Dans son journal, Adam Osidis évoque les Marais de la Mousse, et le mois qu'il a passé à progresser difficilement avec Garil Sulms. Les marais lui donnaient l'impression d'émettre un poison insidieux, corrompant son âme. Il se souvient aussi de la manière dont son père l'a regardé pour la dernière fois avant de mourir, et du jugement qu'il a lu dans ses yeux. Il se dit que Garils Sulms doit penser que lui, Garils, a sauvé Adam Osidis du zèle fanatique de son père Zebadiah Osidis. Finalement le géant des marais les dépose à proximité de la terre ferme de la côte.

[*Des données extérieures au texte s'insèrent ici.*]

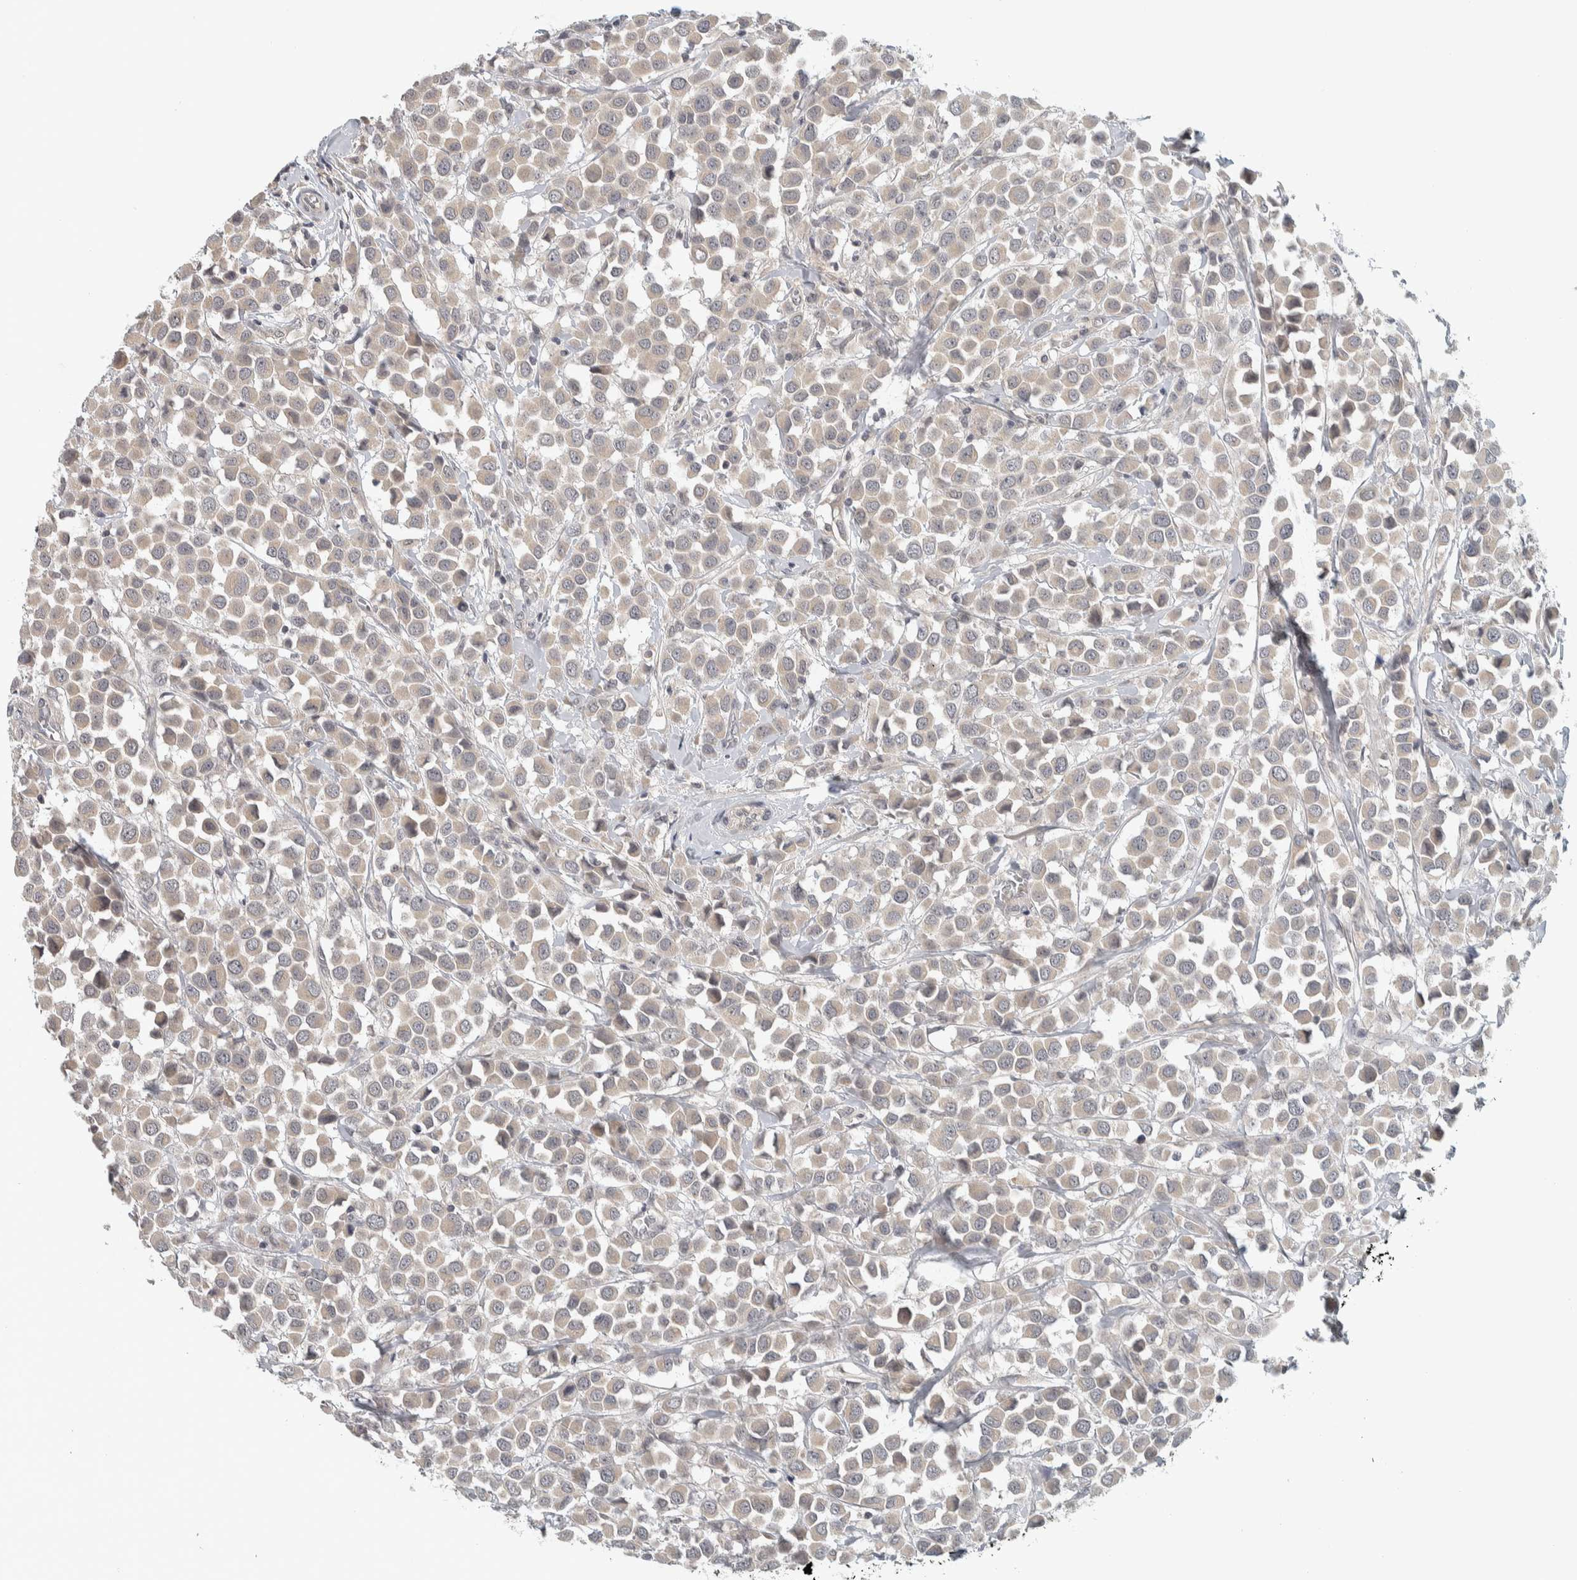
{"staining": {"intensity": "weak", "quantity": "<25%", "location": "cytoplasmic/membranous"}, "tissue": "breast cancer", "cell_type": "Tumor cells", "image_type": "cancer", "snomed": [{"axis": "morphology", "description": "Duct carcinoma"}, {"axis": "topography", "description": "Breast"}], "caption": "Tumor cells show no significant positivity in breast infiltrating ductal carcinoma.", "gene": "AFP", "patient": {"sex": "female", "age": 61}}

Dans son for intérieur, le flux de pensée d'Adam l'amène à considérer que son ennemi n'a pas forcément tort en tout, que lui-même Adam a pu se tromper sur certains points, que Garils a peut-être fait les compromis les moins pires avec les moyens dont il disposait. C'est facile d'haïr l'idée que l'on se fait d'un individu, mais quand on passe du temps avec lui, on finit par y trouver quelque chose que l'on apprécie. Il se met à discuter avec Garils Sulm, à lui poser une question sur White Lady. Sulm lui indique que le pouvoir de cette dernière provenait du Puits noir lui-même. Cela fait dire à Adam que rien n'est jamais comme le montrent les apparences.

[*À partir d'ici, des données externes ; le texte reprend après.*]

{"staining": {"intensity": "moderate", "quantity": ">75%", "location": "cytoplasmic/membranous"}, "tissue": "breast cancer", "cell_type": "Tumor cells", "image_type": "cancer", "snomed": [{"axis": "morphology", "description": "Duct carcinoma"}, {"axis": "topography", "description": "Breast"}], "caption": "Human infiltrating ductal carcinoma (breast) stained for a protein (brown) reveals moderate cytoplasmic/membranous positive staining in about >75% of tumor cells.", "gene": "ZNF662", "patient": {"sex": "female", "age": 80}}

Garils Sulm répond que cela demande des efforts pour distinguer la vérité. Par exemple leur collaboration même aurait semblé contre nature au père d'Adam. Il explique que les idées progressistes naissent souvent de bonnes intentions au sein des élites, mais que des idées trop compliquées déroutent l'homme de la rue. Cette confusion entraîne le discrédit de ces idées : il faut des principes simples, car si c'est simple c'est que ça doit être vrai. Il pense qu'il a fait les bons choix pour diriger le monde Zahl, pour le mener dans la bonne direction. Adam Osiris et Garils Sulm découvrent les restes d'une carriole dont les gardes ont été massacrés. Sulm en déduit immédiatement qu'ils ont été attaqués par une escouade de Volmer, le roi des chapardeurs. Alors qu'Adam Osiris propose d'utiliser la lanterne de White Lady pour savoir ce qui s'est passé, il se fait rabrouer par Garils Sulm, et ils se font attaquer par l'escouade qui est de retour. L'escouade réussit à estourbir Garils Sulm et à l'emmener dans le royaume volant de Skod, où règne Vommer, l'un des fils de Sulm. Pendant ce temps-là, Katie Osidis continue de suivre les traces de son père, à la tête du groupe composé de Spiritbox, Jevalia, Dragan et sa grenouille Kisop, et Goblin.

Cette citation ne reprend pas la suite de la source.